Thêatre-Spectacles

Il y aura la jeunesse d'aimer

Un amour qui nous fait du bien
De Louis Aragon et Elsa Triolet
Mise en scène : Didier Bezace
Avec Ariane Ascaride et Didier Bezace

Infos & réservation

Le Lucernaire
53 rue Notre Dame des Champs
75006 Paris
Tél. : 01 45 44 57 34
http://www.lucernaire.fr
Jusqu'au 2 décembre; Du mardi au samedi à 21h; Dimanche à 18h

Lu / Vu par

Anne-Marie Joire-Noulens
Publié le 12 nov . 2018

Recommandation

5,0En prioritéEn priorité

Thème

Il s'agit ici d'une lecture spectacle. Ariane Ascaride et Didier Bezace prêtent leurs voix aux textes d'Elsa Triolet et de Louis Aragon. Les différents poèmes choisis par les interprètes couvrent la palette des oeuvres des auteurs sur un sujet majeur : l'amour dans le couple, avec ses contradictions, ses inquiétudes, ses joies, ses peurs. 
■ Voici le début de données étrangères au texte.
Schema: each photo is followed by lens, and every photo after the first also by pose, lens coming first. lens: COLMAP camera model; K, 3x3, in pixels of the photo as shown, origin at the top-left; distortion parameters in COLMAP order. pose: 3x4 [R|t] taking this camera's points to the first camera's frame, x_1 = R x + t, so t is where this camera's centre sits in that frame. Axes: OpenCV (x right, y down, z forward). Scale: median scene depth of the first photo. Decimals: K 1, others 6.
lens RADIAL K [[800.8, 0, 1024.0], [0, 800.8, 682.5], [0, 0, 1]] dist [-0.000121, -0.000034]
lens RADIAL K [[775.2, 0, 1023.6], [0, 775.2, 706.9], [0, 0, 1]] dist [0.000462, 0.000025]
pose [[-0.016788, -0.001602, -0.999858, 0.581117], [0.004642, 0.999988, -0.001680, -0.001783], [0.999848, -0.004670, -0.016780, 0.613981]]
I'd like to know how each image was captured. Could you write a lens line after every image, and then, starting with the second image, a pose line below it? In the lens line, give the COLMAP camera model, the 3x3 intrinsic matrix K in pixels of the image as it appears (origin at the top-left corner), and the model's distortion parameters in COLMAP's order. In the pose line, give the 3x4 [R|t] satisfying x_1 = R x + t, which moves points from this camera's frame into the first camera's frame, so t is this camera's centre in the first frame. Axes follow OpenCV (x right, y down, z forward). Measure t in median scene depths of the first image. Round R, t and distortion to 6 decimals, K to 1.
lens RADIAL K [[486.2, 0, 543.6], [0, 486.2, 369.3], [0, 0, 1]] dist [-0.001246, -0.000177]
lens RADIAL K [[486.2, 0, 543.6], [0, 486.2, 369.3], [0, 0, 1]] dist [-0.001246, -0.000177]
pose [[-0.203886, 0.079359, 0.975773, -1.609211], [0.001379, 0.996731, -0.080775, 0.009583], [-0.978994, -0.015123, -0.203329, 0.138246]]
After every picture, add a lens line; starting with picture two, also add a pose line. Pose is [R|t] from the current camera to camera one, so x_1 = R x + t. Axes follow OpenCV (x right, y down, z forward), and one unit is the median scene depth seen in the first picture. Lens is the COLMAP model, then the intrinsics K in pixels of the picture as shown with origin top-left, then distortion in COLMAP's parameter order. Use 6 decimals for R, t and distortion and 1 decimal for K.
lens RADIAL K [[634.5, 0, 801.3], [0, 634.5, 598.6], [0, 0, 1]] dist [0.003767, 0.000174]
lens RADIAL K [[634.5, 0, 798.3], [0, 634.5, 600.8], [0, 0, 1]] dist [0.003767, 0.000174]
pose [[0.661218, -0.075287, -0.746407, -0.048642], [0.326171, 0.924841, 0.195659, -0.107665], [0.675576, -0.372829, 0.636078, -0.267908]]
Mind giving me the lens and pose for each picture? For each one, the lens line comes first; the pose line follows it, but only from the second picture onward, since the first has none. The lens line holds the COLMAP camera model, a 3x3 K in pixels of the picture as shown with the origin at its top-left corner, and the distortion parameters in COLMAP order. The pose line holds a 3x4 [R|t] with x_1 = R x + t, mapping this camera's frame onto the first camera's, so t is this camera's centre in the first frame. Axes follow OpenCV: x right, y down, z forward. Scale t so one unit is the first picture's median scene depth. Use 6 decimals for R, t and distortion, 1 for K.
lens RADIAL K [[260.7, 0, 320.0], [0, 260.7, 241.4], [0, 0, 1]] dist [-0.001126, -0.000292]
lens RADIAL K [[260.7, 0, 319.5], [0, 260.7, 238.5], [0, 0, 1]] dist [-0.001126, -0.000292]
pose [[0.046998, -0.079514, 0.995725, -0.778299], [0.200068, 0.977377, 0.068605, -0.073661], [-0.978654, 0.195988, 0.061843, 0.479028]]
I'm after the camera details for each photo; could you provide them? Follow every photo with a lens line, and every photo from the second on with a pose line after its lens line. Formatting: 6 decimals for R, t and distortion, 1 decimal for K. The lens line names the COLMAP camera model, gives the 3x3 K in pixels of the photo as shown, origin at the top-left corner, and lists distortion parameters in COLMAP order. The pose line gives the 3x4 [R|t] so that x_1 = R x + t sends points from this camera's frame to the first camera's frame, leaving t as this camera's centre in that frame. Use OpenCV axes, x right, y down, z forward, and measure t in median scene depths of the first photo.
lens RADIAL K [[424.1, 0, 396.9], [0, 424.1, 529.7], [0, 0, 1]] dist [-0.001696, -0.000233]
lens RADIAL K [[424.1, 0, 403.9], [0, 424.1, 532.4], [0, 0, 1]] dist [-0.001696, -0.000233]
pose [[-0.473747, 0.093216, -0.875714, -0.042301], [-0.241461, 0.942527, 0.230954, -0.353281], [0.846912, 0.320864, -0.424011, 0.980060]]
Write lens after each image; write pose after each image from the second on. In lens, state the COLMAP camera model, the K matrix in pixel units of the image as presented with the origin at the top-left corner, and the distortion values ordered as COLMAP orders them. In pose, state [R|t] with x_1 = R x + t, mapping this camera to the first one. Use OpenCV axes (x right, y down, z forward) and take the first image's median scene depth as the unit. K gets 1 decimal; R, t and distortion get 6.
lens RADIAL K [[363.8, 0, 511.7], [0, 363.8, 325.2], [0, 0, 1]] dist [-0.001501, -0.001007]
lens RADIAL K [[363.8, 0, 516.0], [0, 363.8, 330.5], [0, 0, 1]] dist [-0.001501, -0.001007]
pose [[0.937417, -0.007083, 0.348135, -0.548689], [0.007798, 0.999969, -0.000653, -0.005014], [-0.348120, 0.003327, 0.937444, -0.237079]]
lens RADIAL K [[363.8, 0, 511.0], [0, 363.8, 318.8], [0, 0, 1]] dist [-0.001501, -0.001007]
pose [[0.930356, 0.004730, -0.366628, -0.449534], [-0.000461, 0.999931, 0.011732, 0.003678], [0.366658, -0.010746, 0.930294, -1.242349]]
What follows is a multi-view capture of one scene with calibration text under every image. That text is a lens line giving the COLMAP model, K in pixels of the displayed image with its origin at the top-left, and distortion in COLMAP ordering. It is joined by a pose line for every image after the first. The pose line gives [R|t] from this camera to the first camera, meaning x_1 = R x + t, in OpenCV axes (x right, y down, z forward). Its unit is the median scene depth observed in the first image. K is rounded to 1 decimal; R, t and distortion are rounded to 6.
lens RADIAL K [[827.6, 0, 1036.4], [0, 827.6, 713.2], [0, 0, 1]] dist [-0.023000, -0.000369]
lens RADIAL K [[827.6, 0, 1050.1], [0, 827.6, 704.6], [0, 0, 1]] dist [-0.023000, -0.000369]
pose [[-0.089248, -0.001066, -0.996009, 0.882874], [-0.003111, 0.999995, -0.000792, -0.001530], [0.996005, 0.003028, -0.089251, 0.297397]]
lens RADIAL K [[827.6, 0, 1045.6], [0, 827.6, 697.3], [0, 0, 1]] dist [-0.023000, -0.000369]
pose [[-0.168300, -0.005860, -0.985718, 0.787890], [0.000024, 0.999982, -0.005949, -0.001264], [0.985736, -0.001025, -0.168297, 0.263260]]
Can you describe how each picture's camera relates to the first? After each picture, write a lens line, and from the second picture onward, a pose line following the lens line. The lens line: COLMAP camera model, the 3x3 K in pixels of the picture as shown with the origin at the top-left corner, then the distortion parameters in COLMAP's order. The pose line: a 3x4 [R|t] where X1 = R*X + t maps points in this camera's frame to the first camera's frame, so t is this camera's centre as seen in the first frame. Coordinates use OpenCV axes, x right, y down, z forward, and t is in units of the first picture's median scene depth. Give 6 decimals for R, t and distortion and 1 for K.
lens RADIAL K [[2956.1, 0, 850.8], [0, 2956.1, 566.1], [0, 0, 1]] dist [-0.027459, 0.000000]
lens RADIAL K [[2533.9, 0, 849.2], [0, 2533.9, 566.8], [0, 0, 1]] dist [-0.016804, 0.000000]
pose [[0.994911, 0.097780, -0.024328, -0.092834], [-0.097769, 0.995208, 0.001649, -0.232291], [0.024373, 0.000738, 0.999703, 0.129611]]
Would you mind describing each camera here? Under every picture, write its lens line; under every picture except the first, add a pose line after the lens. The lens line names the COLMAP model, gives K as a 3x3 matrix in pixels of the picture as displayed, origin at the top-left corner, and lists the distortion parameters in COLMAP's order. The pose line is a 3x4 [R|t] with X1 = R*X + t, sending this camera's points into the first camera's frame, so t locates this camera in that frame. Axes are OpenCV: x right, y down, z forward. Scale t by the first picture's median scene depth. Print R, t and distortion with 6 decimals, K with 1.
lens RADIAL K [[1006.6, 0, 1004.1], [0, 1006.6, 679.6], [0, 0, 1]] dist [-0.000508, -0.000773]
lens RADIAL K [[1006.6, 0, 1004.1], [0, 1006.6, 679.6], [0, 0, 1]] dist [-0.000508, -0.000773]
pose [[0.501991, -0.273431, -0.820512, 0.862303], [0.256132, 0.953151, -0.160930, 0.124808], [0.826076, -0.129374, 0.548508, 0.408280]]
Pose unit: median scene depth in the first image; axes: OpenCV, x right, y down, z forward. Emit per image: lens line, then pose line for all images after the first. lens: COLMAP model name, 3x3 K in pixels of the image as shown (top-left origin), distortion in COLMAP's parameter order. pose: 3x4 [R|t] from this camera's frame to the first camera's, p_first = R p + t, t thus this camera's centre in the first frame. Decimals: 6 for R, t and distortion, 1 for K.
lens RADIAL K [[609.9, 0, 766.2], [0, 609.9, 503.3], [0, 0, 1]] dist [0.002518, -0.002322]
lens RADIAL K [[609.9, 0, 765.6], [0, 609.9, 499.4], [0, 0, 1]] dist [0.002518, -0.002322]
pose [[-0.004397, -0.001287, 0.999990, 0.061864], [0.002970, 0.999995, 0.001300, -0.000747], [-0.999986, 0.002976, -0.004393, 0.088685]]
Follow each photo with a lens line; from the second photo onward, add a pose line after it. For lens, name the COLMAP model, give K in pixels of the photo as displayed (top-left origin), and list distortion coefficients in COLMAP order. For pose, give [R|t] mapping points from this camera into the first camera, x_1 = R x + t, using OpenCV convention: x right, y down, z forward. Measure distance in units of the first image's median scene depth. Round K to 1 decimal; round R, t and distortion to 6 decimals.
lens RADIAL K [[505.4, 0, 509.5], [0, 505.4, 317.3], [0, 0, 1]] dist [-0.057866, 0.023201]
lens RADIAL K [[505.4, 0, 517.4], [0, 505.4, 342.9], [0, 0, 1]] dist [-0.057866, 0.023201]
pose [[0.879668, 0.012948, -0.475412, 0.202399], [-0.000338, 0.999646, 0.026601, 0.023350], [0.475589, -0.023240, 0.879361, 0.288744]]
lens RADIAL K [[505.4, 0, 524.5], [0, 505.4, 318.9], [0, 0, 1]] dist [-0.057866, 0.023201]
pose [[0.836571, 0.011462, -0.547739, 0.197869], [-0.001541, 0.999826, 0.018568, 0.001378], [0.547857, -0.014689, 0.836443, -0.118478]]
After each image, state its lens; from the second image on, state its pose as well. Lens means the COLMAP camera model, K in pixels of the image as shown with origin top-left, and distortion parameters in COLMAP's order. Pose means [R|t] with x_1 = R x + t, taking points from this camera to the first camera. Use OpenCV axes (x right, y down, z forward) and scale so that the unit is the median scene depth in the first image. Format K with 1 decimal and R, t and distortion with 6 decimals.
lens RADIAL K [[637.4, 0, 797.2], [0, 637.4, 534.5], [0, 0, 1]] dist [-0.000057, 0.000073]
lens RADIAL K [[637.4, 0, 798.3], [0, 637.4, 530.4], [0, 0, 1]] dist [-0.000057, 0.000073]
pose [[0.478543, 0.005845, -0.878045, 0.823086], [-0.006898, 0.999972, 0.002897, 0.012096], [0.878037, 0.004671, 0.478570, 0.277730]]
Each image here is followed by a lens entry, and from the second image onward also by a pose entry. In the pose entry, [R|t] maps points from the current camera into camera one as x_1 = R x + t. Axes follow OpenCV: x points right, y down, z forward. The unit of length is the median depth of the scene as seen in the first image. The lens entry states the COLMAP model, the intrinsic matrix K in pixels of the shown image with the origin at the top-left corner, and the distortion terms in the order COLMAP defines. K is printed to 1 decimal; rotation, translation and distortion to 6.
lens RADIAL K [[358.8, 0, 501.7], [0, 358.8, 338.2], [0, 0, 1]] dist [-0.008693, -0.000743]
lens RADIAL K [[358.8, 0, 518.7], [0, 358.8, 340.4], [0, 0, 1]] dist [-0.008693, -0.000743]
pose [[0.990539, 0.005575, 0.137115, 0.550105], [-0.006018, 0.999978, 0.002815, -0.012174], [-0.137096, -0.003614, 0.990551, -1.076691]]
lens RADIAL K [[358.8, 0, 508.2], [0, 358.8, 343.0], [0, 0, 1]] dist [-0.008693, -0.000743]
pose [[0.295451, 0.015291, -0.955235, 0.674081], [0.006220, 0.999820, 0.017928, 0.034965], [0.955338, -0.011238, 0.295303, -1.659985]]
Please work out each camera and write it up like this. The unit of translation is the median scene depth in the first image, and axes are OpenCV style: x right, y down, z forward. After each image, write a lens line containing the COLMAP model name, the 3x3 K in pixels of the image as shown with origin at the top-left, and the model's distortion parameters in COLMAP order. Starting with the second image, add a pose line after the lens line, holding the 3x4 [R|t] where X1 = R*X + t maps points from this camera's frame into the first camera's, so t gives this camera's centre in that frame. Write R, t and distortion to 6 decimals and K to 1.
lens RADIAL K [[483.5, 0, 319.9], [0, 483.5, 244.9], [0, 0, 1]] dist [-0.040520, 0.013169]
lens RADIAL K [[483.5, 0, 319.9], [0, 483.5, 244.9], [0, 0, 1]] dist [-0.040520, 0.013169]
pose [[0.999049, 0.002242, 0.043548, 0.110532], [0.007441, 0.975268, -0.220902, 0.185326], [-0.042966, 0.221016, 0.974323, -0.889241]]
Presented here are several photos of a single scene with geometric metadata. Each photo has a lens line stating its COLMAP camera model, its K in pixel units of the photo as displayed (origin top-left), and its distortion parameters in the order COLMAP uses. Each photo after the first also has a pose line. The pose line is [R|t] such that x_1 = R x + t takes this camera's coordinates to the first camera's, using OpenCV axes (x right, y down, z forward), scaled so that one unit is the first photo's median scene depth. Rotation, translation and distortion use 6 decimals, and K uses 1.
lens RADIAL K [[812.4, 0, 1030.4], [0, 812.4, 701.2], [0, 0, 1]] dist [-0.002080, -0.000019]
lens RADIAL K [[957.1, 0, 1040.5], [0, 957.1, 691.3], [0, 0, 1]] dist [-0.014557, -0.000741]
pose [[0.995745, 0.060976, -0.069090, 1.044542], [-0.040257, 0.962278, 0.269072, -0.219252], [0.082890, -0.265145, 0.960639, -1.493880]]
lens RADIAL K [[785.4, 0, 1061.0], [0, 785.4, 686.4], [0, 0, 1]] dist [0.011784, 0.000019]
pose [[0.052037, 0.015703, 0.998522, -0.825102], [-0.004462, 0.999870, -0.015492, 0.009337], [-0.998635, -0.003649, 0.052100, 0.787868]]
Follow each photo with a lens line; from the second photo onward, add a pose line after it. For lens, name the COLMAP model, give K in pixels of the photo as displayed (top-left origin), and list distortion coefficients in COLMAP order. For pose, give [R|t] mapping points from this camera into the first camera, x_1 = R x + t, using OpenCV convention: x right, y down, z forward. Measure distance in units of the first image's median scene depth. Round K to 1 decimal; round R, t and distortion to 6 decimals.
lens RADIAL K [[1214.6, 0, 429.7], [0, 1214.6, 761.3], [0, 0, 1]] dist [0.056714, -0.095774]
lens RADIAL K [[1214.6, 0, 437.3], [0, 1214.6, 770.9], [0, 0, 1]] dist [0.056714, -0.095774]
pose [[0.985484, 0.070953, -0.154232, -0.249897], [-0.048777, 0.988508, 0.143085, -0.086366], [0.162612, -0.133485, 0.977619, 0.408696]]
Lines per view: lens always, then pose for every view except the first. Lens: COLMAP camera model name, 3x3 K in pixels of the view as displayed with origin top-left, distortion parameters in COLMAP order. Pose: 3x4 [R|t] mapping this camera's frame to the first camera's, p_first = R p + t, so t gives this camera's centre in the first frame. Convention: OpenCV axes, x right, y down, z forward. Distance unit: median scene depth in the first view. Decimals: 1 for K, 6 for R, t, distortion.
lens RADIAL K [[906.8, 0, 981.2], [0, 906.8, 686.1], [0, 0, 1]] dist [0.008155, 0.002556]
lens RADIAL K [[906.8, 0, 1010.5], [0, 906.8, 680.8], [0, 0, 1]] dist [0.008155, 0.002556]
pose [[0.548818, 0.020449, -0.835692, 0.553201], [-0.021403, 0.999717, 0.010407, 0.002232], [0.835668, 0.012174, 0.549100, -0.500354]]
Ces textes sont tirés notamment des "Oeuvres romanesques" d'Aragon. Les comédiens nous proposent des scènes de la vie quotidienne et nous découvrons l'humour insoupçonné de ce grand poète.

Points forts

- La voix des comédiens est la clef de voûte de cette soirée. Le contraste entre la voix d'Ariane Ascaride, si claire, diaphane, limpide et celle de Didier Bezace, très grave, basse, sourde, contribue à l'émotion que nous procurent ces textes si poétiques, authentiques

- Aragon est un magicien du verbe mais Elsa Triolet n'est pas en reste non plus ; elle a également un joli brun de plume et, par le truchement de nos deux conteurs, nous ressentons toute la sensibilité et les sentiments de passion de ce couple mythique

- Même les silences ont du sens ; de plus, ils sont souvent ponctués par une musique qui accompagne remarquablement ces poèmes sublimes- j'ose employer le mot...

- Mention spéciale pour "la perquisition" des allemands, avec Didier Bezace, qui interprète avec un égal bonheur la victime, le commandant allemand et son adjoint qui chuinte très désagréablement. On rit beaucoup pendant cette visite au cours de laquelle "on n'accuse pas, on soupçonne", ce qui n'est pas plus fameux.

Points faibles

Je n'en vois pas.

En deux mots ...

On passe une soirée formidable au cours de laquelle on nous propose des histoires sous forme de petits morceaux de vie quotidienne pour appuyer les propos des auteurs. Ceux-ci utilisent très souvent leurs écrits pour servir leur engagement politique. Mais ce n'est pas du tout ce qui m'importe dans ces textes. Je suis admirative devant la qualité du verbe et la poésie qui en découle. 

Par ailleurs, les deux comédiens sont épatants, tout à fait complices et complémentaires. Ariane Ascaride opère ici sur un registre que nous ne lui connaissions pas. 

L'ensemble est très réussi. On en redemande ! Et n'oublions pas : "l'avenir de l'homme est la femme", phrase d'Aragon reprise par Jean Ferrat dans sa chanson "La femme est l'avenir de l'homme", inspirée par le poète.

L'auteur

Louis Aragon (3.10.1897 Paris - 24.12.1982 Paris) est poète et romancier. Toute son existence sera marquée par le refus de son père de le reconnaître. Chantre du dadaïsme parisien, il créera le surréalisme avec ses amis André Breton, Paul Eluard et Philippe Soupault. Il adhère en 1927 au parti communiste et sera engagé politiquement très longtemps. Ses poèmes ont été mis en musique et chantés par Léo Ferré et Jean Ferrat, contribuant ainsi à sa notoriété auprès du grand public. 

Il a formé un couple mythique avec Elsa Triolet (12.9.1896 Moscou - 16.06.1970 Saint-Arnoult en Yvelines), elle-même écrivain - elle sera la première femme à obtenir le prix Goncourt - et résistante comme lui. 

Ce couple emblématique des années 30, marié en 1919, sera immortalisé par Aragon dans "Les yeux d'Elsa" . Toute leur vie, ils échangeront des lettres pleines de poésie reflétant l'amour passion qu'ils se portent.